Só sei que um dia a mãe dela, dona Marichen, apareceu no Posto de saúde para iniciar o Pré- Natal. E apareceu logo após alguns dias de atraso de sua menstruação. E fora a primeira vez que ela comparecia para uma consulta Pré-Natal, embora já tivesse vários filhos. Estava limpa, sorridente, bochechas coradas, rosto cheio e altaneira até. Não como a conhecíamos. Era uma mulher sempre triste, ombros caídos, corpo encurvado, rosto encovado, olheiras escuras e fundas. Não, esta era outra Marichen.
O que teria acontecido?
Amigas da Igreja Evangélica Luterana de nossa vila tomaram a si o encargo de levar saúde, luz e amor para aquela família. E o trabalho de formiguinhas já havia tido o seu início muito antes da fecundação, muito antes da vida embrionária de Brigith. E estes cuidados todos continuaram até muito tempo depois de ela ter chegado ao mundo.
As senhoras da comunidade evangélica luterana de minha vila levaram não só o afeto e os conselhos para o lar de Marichen, lar que depois viria a ser o lar de Brigith.
Levaram também o pão nosso de cada dia. Não levavam apenas o trigo, entregavam diariamente também o pão quentinho e fresco. Não levavam apenas o cesto de alimentos, mas levavam também o alimento pronto para ser saboreado. Ou iam prepará-lo ali, junto com Marichen, dando-lhe, assim, ânimo e prazer nunca antes sentido por ela naqueles afazeres domésticos de todos os dias.
E o que faziam estas abnegadas e desprendidas senhoras o faziam por amor. Para que assim tivessem certeza de que aquele novo ser que viria ao mundo, chegasse com todo o aporte plástico-proteico-nutricional que cada célula de um organismo vivo requer para enfrentar as lutas de todos os dias.
E não era apenas a cobertura alimentar que proporcionaram àquela gestante. Acompanharam-na em todas as consultas e em todos os exames. Incentivaram-na a exercitar-se. Providenciavam a necessária medicação. Não permitiam que se descuidasse de ir também ao Posto de Saúde tomar as vacinas de rotina. E até o enxoval da criança já lá se encontrava aguardando junto ao lindo berço.
Assim, então, Brigith chegou. Viçosa e robusta. E sugando, sofregamente, um sadio leite de um seio farto de sua agora saudável mãe.
Estudou e trabalhou uma vida do alto de sua sorridente e bela silhueta. Ficou junto de seus pais, deles cuidando com desvelo e carinho até o dia em que partiram para morar em outros céus.

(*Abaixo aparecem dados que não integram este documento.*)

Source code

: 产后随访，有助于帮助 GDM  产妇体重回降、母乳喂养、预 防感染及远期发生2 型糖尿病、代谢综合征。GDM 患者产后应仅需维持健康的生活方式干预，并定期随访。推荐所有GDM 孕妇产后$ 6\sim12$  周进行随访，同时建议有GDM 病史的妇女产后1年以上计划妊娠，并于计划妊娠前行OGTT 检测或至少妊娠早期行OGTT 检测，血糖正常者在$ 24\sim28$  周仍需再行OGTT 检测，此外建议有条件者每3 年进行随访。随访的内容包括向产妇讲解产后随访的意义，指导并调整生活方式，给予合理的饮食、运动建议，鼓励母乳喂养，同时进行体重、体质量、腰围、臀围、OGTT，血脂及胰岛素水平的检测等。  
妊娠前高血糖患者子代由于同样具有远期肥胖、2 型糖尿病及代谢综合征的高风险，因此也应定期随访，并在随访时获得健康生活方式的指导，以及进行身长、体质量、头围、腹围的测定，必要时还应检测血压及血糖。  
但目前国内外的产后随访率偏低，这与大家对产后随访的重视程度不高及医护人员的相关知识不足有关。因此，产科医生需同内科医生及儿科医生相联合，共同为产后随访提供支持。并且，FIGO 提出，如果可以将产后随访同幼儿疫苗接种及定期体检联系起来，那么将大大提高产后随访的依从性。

E então foi ela morar em lugar distante de nossa vila, um lugar onde ela está muito bem em sua nova vida, onde é muito amada, onde é a dona, a mestra, a chefe de uma nova família, onde continua distribuindo seu amor e seu lindo e meigo sorriso.
E nestes meus rabiscos de agora eu me sinto emocionada quando apenas me lembro e tento imaginar o ilimitado amor e o ilimitado bem estar proporcionado a tantas e a tantos pelas nossas amigas da OASE, esta tão pouco conhecida e quase nunca homenageada Ordem Auxiliadora das Senhoras Evangélicas da Igreja Protestante Luterana de minha aldeia.